• **Assigned task**:
Since the copy must hold text only, transcribe the data below exactly and omit the images.

• **Records provided**:

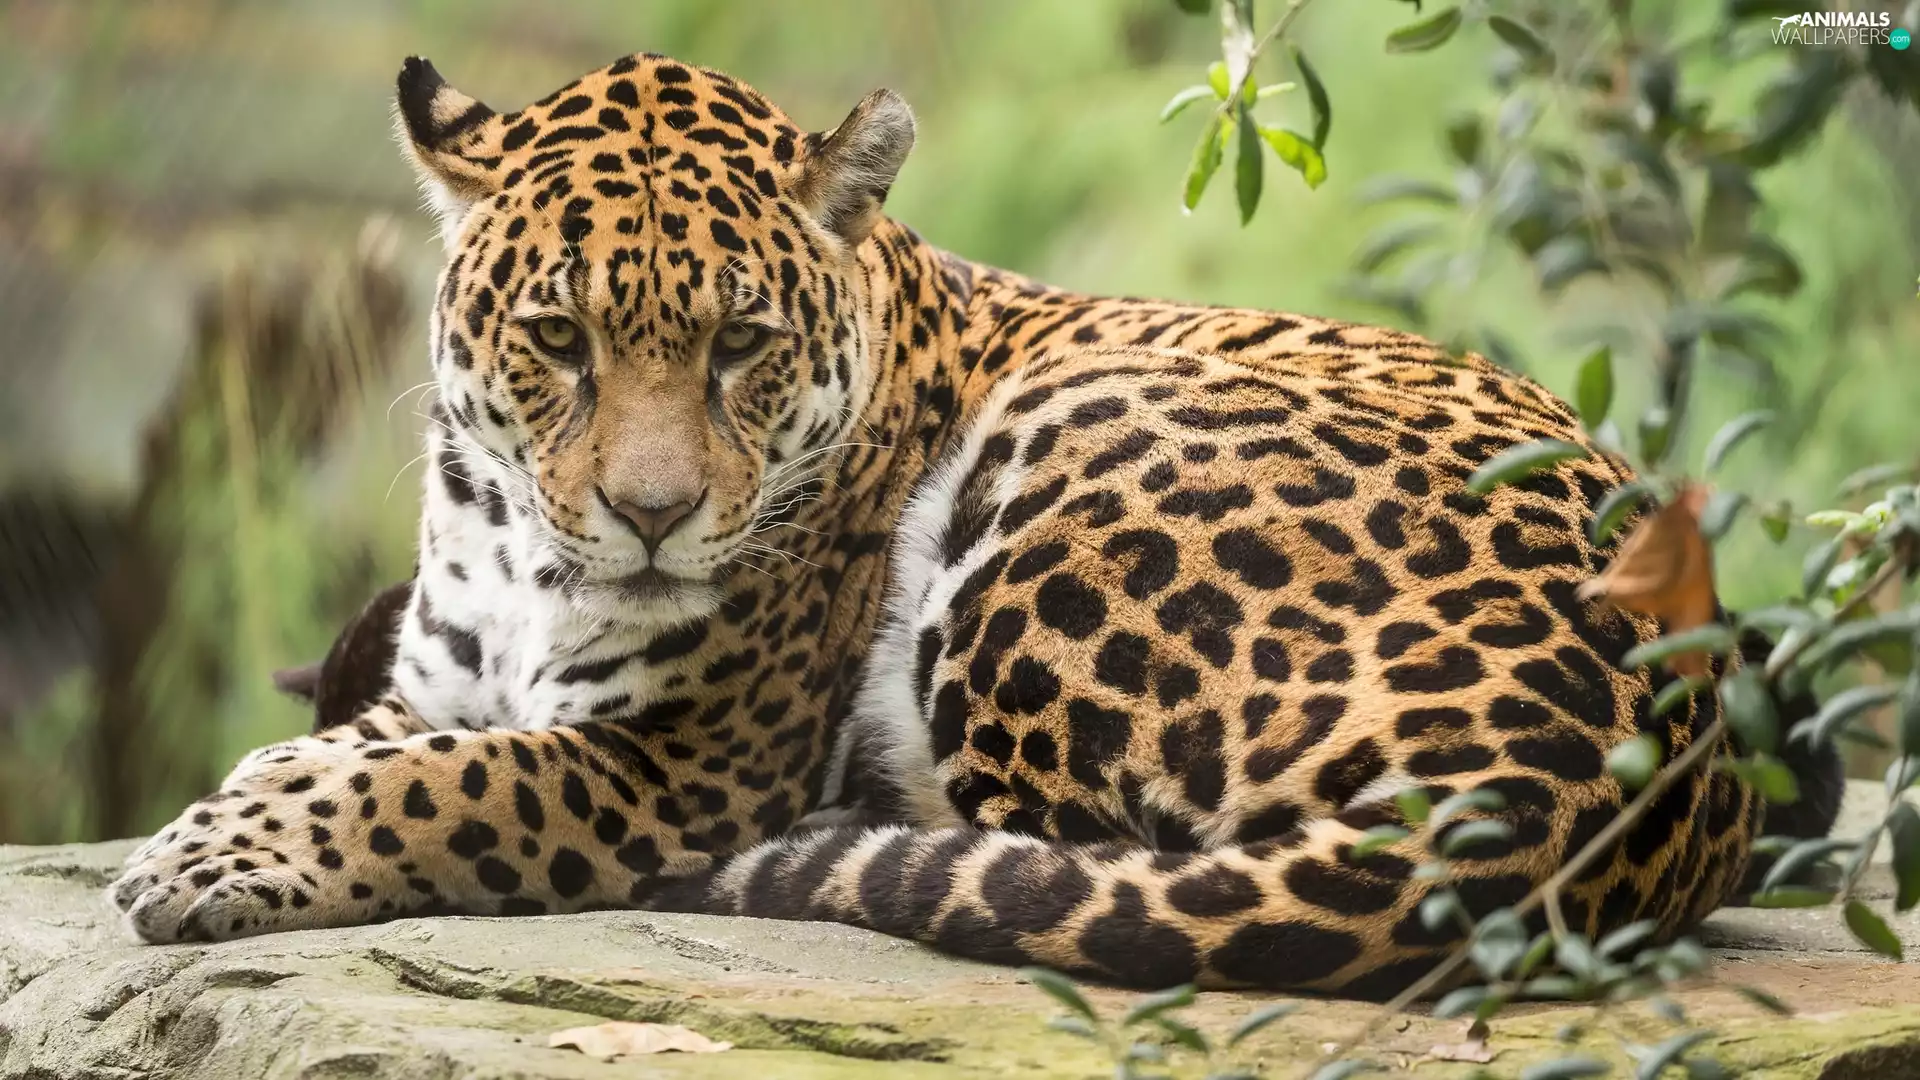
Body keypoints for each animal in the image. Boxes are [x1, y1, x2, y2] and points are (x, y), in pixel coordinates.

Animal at [108, 51, 1839, 998]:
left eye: (741, 345)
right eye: (559, 340)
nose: (654, 518)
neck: (514, 545)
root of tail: (1602, 787)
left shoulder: (683, 765)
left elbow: (454, 787)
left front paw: (214, 854)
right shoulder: (437, 678)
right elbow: (360, 746)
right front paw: (234, 808)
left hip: (1067, 464)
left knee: (1058, 847)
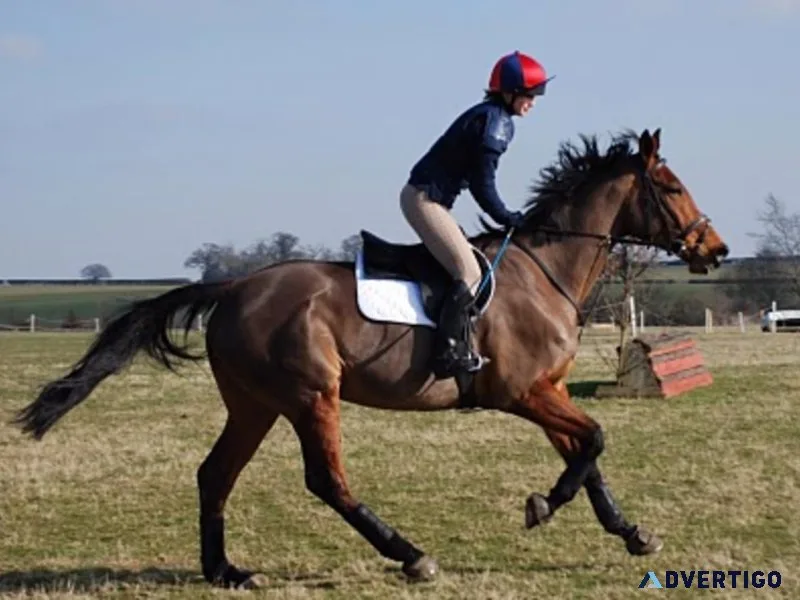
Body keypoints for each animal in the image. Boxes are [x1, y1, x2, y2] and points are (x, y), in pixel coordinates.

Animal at [12, 128, 729, 589]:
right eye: (672, 186)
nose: (716, 249)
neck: (543, 268)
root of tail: (236, 286)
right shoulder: (521, 394)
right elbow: (595, 441)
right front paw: (542, 507)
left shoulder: (548, 392)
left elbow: (588, 457)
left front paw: (631, 532)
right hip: (310, 397)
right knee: (326, 480)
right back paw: (411, 555)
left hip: (254, 405)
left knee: (215, 474)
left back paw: (225, 571)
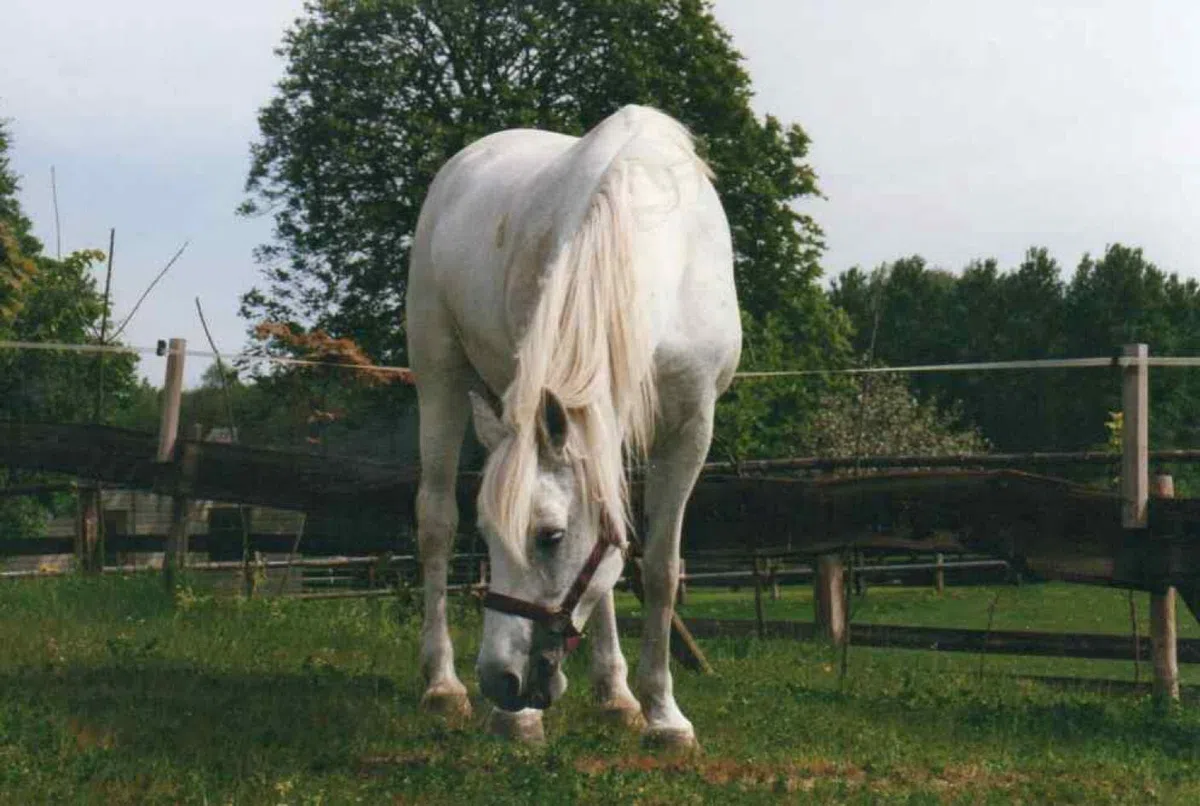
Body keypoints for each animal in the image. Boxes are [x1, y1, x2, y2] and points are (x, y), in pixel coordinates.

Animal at [406, 104, 741, 749]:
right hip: (438, 375)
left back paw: (615, 695)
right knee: (435, 520)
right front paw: (519, 721)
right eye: (488, 536)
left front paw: (661, 714)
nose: (501, 681)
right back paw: (440, 685)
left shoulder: (690, 429)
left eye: (550, 536)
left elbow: (657, 567)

• **Answer area**:
Body keypoints for each animal in the image. Boxes are [x1, y1, x2, y2] and points are (x, y), in pixel coordinates.

Animal at [108, 51, 1839, 998]:
left eye: (741, 345)
right eye: (559, 340)
nose: (654, 518)
neck: (514, 545)
root of tail: (1602, 787)
left shoulder: (683, 765)
left elbow: (454, 787)
left front paw: (214, 854)
right shoulder: (437, 678)
right elbow: (360, 746)
right front paw: (234, 808)
left hip: (1067, 464)
left knee: (1058, 847)
Body keypoints for each animal in the image. Boxes are [x1, y1, x2, y2] and points are (x, y), in pixel coordinates.

Animal at [12, 128, 729, 589]:
right eye: (672, 186)
nose: (716, 249)
neck: (543, 268)
root of tail: (236, 286)
right shoulder: (521, 394)
right elbow: (595, 441)
right front paw: (542, 507)
left shoulder: (548, 392)
left elbow: (588, 457)
left front paw: (631, 532)
right hip: (310, 397)
right knee: (326, 480)
right back paw: (411, 555)
left hip: (254, 405)
left knee: (215, 474)
left back paw: (225, 571)
Body keypoints for each animal in the image. Boxes are [x1, y1, x2, y2] and points are (x, y), in pixel coordinates.

Animal at [406, 104, 741, 749]:
right hip: (438, 375)
left back paw: (615, 695)
right knee: (435, 520)
right front paw: (519, 721)
right eye: (488, 536)
left front paw: (661, 714)
nose: (501, 681)
right back paw: (440, 685)
left shoulder: (690, 429)
left eye: (550, 536)
left elbow: (657, 567)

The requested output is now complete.